If that sneaky move weren’t enough, hours later when the room swiveled in circular motion and the brick walls dripped perspiration; Frankie would floor me. He played “You Are Not Alone;” the eleven minute MJ tribute brought the house down with tears. To hear the Godfather of House play his Franctified remix, a befitting tribute, to the King of Pop was cemented in my memory forever.
I left Green Dolphin forever changed. I proclaimed that I would make it out of that challenged-filled season a victor. See, this is what Frankie did for me. Frankie created and played the music that uplifted me to higher heights, he called my spirit to soar with the angels and he challenged my feet to dance a different dance.

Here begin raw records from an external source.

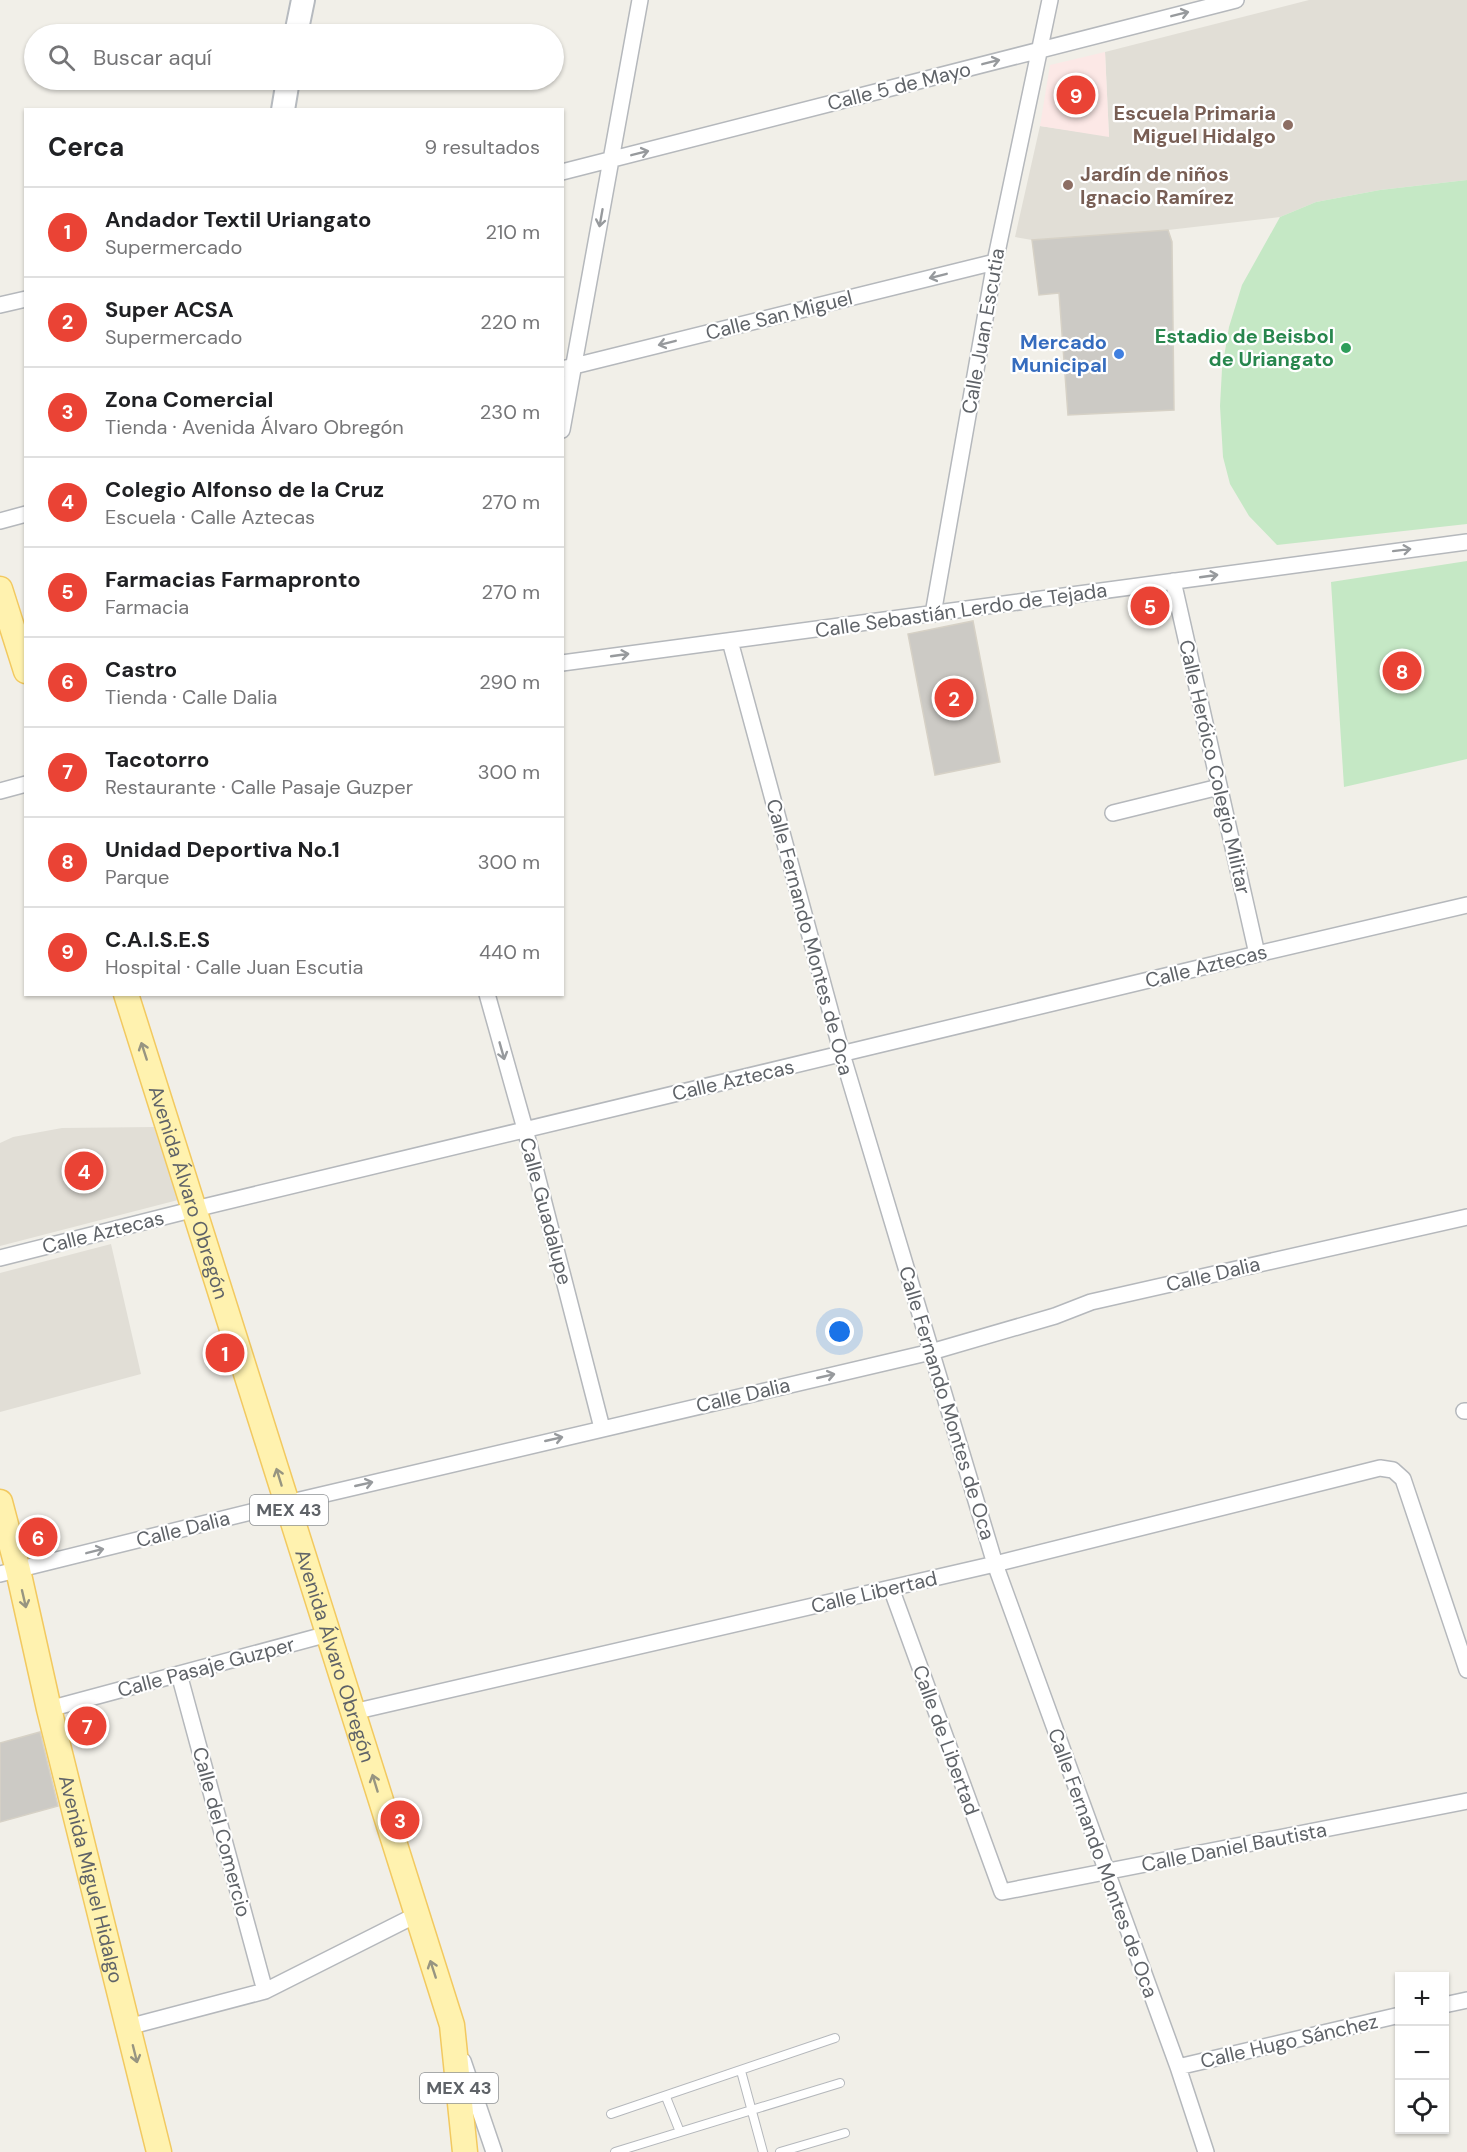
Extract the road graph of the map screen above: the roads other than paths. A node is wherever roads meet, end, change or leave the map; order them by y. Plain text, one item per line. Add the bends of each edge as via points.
1 (303, 0) edge
2 (640, 0) edge
3 (1050, 0) edge
4 (1236, 0) edge
5 (298, 24) edge
6 (1040, 50) junction
7 (286, 90) edge
8 (283, 108) edge
9 (611, 160) junction
10 (564, 172) edge
11 (995, 262) junction
12 (24, 299) edge
13 (0, 305) edge
14 (568, 367) edge
15 (564, 409) edge
16 (24, 515) edge
17 (0, 521) edge
18 (1467, 542) edge
19 (1173, 581) junction
20 (0, 589) edge
21 (933, 614) junction
22 (730, 641) junction
23 (564, 663) edge
24 (24, 665) edge
25 (24, 785) edge
26 (1219, 787) junction
27 (0, 791) edge
28 (1113, 813) dead end
29 (1467, 905) edge
30 (1257, 954) junction
31 (127, 996) edge
32 (488, 996) edge
33 (842, 1054) junction
34 (525, 1130) junction
35 (195, 1209) junction
36 (1467, 1217) edge
37 (0, 1258) edge
38 (931, 1352) junction
39 (602, 1428) junction
40 (0, 1502) edge
41 (287, 1503) junction
42 (995, 1564) junction
43 (9, 1572) edge
44 (891, 1588) junction
45 (328, 1634) junction
46 (1467, 1670) edge
47 (179, 1674) junction
48 (49, 1709) junction
49 (353, 1712) junction
50 (1467, 1801) edge
51 (1106, 1873) junction
52 (1002, 1892) joint
53 (416, 1915) junction
54 (265, 1991) junction
55 (1467, 2000) edge
56 (1449, 2004) edge
57 (1395, 2016) edge
58 (452, 2025) junction
59 (128, 2027) junction
60 (835, 2038) dead end
61 (1178, 2067) junction
62 (741, 2071) junction
63 (840, 2083) dead end
64 (666, 2097) junction
65 (752, 2110) junction
66 (611, 2114) dead end
67 (680, 2132) junction
68 (845, 2133) dead end
69 (159, 2152) edge
70 (465, 2152) edge
71 (494, 2152) edge
72 (615, 2152) edge
73 (764, 2152) edge
74 (780, 2152) edge
75 (1206, 2152) edge

1 - 5 street
2 - 9 street
3 - 6 street, Calle Juan Escutia
6 -> 4 street, Calle 5 de Mayo
9 -> 6 street, Calle 5 de Mayo
6 - 11 street, Calle Juan Escutia
7 - 8 street
9 - 10 street, Calle 5 de Mayo
9 -> 14 street
11 -> 14 street, Calle San Miguel
11 - 21 street, Calle Juan Escutia
12 - 13 street
14 - 15 street
16 - 17 street
19 -> 18 street, Calle Sebastián Lerdo de Tejada
19 - 21 street, Calle Sebastián Lerdo de Tejada
19 - 26 street, Calle Heróico Colegio Militar
20 - 24 main road
21 - 22 street, Calle Sebastián Lerdo de Tejada
23 -> 22 street, Calle Sebastián Lerdo de Tejada
22 - 33 street, Calle Fernando Montes de Oca
25 - 27 street
26 - 28 street
26 - 30 street, Calle Heróico Colegio Militar
29 - 30 street, Calle Aztecas
30 - 33 street, Calle Aztecas
35 -> 31 main road, Avenida Álvaro Obregón / MEX 43
32 -> 34 street, Calle Guadalupe
33 - 34 street, Calle Aztecas
33 - 38 street, Calle Fernando Montes de Oca
34 - 35 street, Calle Aztecas
34 - 39 street, Calle Guadalupe
35 - 37 street, Calle Aztecas
41 -> 35 main road, Avenida Álvaro Obregón / MEX 43
36 - 38 street, Calle Dalia via 1091,1302
39 -> 38 street, Calle Dalia
38 - 42 street, Calle Fernando Montes de Oca
41 -> 39 street, Calle Dalia
40 - 43 main road, Avenida Miguel Hidalgo
43 -> 41 street, Calle Dalia
41 - 45 main road, Avenida Álvaro Obregón / MEX 43
42 - 44 street, Calle Libertad
42 - 46 street, Calle Libertad via 1380,1468 1393,1470 1403,1479
42 - 51 street, Calle Fernando Montes de Oca
43 -> 48 main road, Avenida Miguel Hidalgo
44 - 49 street, Calle Libertad
44 - 52 street, Calle de Libertad
45 - 47 street, Calle Pasaje Guzper
45 - 49 main road, Avenida Álvaro Obregón / MEX 43
47 - 48 street, Calle Pasaje Guzper
47 - 54 street, Calle del Comercio
48 - 59 main road, Avenida Miguel Hidalgo
53 -> 49 main road, Avenida Álvaro Obregón / MEX 43
50 - 51 street, Calle Daniel Bautista
51 - 52 street, Calle Daniel Bautista
51 - 61 street, Calle Fernando Montes de Oca
53 - 54 street
58 -> 53 main road, Avenida Álvaro Obregón / MEX 43
54 - 59 street
55 - 56 street
57 - 61 street, Calle Hugo Sánchez
58 - 70 main road, Avenida Álvaro Obregón / MEX 43
58 - 71 street
59 -> 69 main road, Avenida Miguel Hidalgo
60 - 62 lane
61 - 75 street, Calle Fernando Montes de Oca
62 - 64 lane
62 - 65 lane
63 - 65 lane
64 - 66 lane
64 - 67 lane
65 - 67 lane
65 - 73 lane
67 - 72 lane
68 - 74 lane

Through the years, I waited for Frankie’s return to play in Atlanta. In hindsight the hope kept me dancing through the years. I often thought, “Soon Frankie will yet again bless this city with his most precious gift, house music.” After all, Frankie said, “I love playing in Atlanta. I will play here again.” That’s what Frankie told me that special night when I first met him years earlier. Sure every DJ promises to play in your city, again. Naivety believes this promise comforts fans; the jaded believes a DJ is really saying “fuck off” and “get outta my face.” But no, Frankie was not the latter. The Godfather was more humble than god-plex. He was more approachable than distant. He smiled when he had reason(s) to frown. Frankie could have turned his back and gave you the hand. But no, his best attributes were that he never gave up on house music and he never gave up on you. After the recording industry went digital and their calls for remixes stopped, he crafted his Director’s Cut guise with fellow DJ/producer/writer/remixer Eric Kupper. He churned out purchasable downloads of remixes and original material of Whitney Houston’s, “Million Dollar Bill,” The Jackson 5’s “Forever Came Today, Lil Louis’ “Fable,” Candi Staton’s “Hallelujiah Anyway,” B Slade’s “Get Over U,” and Inaya Day’s “Let’s Stay Home.” Even after facing medical conditions that would have wheelchair other DJs into retirement; he toured the world. Frankie pumped his blood into the heart of soulful house music until the very end. Frankie was that man. The man that I will never have the pleasure to see or hear play live again.